The black market rate for the pound was fluctuating today between 250 and 275 to the dollar, according to a money changer who asked not to be identified, weakening from 240 yesterday. The official rate was 126.31 yesterday, according to the Syrian central bank.

The central bank is continuing to finance imports, Mayaleh was cited as saying by Sana today. That may not last for long, according to MASIC’s Sfakianakis. With international sanctions already crippling the economy, Syria is forced to deal with only a handful of trade partners, Sfakianakis said.

“You end up paying a lot of money for what you’re importing, and with confidence in your currency declining, you’re forced to use foreign currencies and goods for trade deals,” and Syria is running out of both, he said.

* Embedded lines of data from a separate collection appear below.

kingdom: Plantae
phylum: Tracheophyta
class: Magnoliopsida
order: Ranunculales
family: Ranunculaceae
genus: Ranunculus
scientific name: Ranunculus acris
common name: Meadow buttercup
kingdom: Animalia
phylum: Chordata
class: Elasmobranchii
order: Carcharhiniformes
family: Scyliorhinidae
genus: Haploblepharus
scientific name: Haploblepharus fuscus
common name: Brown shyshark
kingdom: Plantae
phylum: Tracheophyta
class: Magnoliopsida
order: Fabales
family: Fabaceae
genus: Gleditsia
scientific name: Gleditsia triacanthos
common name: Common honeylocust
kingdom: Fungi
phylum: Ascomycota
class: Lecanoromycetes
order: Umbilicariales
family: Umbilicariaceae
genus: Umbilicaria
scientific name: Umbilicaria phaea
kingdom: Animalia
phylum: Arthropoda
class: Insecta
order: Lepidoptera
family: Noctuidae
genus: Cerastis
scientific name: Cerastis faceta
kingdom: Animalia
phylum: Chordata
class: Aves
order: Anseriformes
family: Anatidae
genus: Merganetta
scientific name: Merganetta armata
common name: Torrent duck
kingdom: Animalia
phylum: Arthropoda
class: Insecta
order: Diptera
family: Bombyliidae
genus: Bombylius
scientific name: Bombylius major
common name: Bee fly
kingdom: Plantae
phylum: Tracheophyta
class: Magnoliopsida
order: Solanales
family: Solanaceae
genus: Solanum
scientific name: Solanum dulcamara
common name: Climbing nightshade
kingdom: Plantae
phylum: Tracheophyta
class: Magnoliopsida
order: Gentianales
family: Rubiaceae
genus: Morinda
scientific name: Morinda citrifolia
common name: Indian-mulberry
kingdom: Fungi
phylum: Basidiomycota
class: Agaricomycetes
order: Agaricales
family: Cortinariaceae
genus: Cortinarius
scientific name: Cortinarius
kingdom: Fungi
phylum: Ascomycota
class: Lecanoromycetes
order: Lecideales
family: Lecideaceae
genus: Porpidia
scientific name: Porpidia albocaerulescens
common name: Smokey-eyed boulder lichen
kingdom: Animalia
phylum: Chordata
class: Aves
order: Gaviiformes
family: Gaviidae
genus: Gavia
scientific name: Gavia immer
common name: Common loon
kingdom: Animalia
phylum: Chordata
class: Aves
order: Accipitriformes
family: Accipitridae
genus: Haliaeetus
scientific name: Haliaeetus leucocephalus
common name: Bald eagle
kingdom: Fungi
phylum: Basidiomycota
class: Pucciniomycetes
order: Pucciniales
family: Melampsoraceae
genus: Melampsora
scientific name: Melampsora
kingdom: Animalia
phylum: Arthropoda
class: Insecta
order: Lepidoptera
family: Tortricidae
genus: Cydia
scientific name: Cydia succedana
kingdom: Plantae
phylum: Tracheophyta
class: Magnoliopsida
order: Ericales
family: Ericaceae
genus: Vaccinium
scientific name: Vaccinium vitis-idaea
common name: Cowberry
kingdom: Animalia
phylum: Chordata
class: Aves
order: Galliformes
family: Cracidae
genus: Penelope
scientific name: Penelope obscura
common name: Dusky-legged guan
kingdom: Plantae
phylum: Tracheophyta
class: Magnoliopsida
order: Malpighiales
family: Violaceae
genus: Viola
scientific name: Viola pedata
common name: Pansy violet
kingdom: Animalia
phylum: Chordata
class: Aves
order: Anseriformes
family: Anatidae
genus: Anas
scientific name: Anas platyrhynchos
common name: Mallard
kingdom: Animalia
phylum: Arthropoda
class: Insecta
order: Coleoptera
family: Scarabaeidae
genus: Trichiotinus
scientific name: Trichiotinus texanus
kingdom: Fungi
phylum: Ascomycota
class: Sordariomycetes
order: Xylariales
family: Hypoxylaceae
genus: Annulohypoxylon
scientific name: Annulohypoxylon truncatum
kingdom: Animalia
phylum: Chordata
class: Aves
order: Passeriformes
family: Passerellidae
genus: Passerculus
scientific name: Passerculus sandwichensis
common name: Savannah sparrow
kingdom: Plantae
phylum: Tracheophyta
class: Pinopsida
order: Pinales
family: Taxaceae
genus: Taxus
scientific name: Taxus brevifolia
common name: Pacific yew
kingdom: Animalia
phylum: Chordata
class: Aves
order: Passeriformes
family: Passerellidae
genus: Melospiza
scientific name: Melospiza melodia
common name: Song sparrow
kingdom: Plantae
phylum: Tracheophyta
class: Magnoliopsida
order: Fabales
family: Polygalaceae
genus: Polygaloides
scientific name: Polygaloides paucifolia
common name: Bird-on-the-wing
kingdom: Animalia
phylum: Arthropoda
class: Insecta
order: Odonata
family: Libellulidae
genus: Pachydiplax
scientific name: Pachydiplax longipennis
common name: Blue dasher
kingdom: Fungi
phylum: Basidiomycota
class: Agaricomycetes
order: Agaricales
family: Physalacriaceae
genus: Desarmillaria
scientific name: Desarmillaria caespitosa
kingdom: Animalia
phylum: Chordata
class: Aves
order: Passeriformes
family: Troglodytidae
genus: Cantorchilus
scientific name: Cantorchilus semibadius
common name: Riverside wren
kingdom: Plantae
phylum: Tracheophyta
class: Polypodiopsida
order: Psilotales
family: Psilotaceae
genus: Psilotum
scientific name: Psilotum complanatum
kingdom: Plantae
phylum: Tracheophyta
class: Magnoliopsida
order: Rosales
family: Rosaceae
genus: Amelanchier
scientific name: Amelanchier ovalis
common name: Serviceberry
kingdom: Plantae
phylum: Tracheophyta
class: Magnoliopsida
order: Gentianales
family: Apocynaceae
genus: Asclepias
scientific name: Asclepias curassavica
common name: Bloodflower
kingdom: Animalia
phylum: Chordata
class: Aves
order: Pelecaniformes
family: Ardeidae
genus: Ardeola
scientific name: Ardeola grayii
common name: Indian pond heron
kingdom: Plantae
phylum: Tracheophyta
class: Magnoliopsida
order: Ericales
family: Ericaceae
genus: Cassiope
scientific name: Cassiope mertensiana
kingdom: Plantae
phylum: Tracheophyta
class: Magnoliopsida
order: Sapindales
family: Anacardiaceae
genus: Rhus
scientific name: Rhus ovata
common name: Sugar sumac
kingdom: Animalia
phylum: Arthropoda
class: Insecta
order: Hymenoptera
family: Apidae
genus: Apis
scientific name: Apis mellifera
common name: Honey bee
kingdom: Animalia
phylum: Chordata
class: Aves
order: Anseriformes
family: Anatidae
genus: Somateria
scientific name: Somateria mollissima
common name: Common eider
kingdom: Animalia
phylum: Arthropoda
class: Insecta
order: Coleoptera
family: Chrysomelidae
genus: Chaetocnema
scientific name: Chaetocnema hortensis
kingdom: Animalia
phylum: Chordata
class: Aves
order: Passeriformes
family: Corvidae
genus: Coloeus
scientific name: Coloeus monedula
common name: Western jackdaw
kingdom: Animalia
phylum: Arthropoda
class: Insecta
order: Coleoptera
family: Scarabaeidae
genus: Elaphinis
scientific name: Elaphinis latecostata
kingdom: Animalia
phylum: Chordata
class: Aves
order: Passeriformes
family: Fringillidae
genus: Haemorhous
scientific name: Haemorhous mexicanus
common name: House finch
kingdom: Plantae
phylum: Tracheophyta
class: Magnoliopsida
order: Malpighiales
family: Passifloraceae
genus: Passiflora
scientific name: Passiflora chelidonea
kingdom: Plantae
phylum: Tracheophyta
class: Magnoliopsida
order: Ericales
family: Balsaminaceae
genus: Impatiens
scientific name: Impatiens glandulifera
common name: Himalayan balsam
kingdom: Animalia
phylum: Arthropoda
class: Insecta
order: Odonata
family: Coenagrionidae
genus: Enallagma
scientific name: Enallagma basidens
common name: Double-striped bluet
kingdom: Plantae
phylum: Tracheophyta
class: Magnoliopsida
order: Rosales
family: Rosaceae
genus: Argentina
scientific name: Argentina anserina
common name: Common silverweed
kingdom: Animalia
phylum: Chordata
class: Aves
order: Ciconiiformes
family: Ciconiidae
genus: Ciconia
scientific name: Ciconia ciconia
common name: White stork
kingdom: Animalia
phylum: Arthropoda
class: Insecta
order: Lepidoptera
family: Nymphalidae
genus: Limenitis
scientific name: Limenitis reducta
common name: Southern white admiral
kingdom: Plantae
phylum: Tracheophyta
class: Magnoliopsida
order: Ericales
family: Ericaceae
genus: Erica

The nation’s foreign exchange reserves “are close to being exhausted,” the Economist Intelligence Unit said in an Aug. 23 report. The official currency rate may depreciate to an average of 145.8 pounds per dollar in 2014, the EIU said. The official rate was about 47 pounds per dollar before the war began.

The uprising against Syrian President Bashar al-Assad that began in March 2011 has killed more than 100,000 people, and more than 2 million refugees have poured into neighboring countries, according to the United Nations.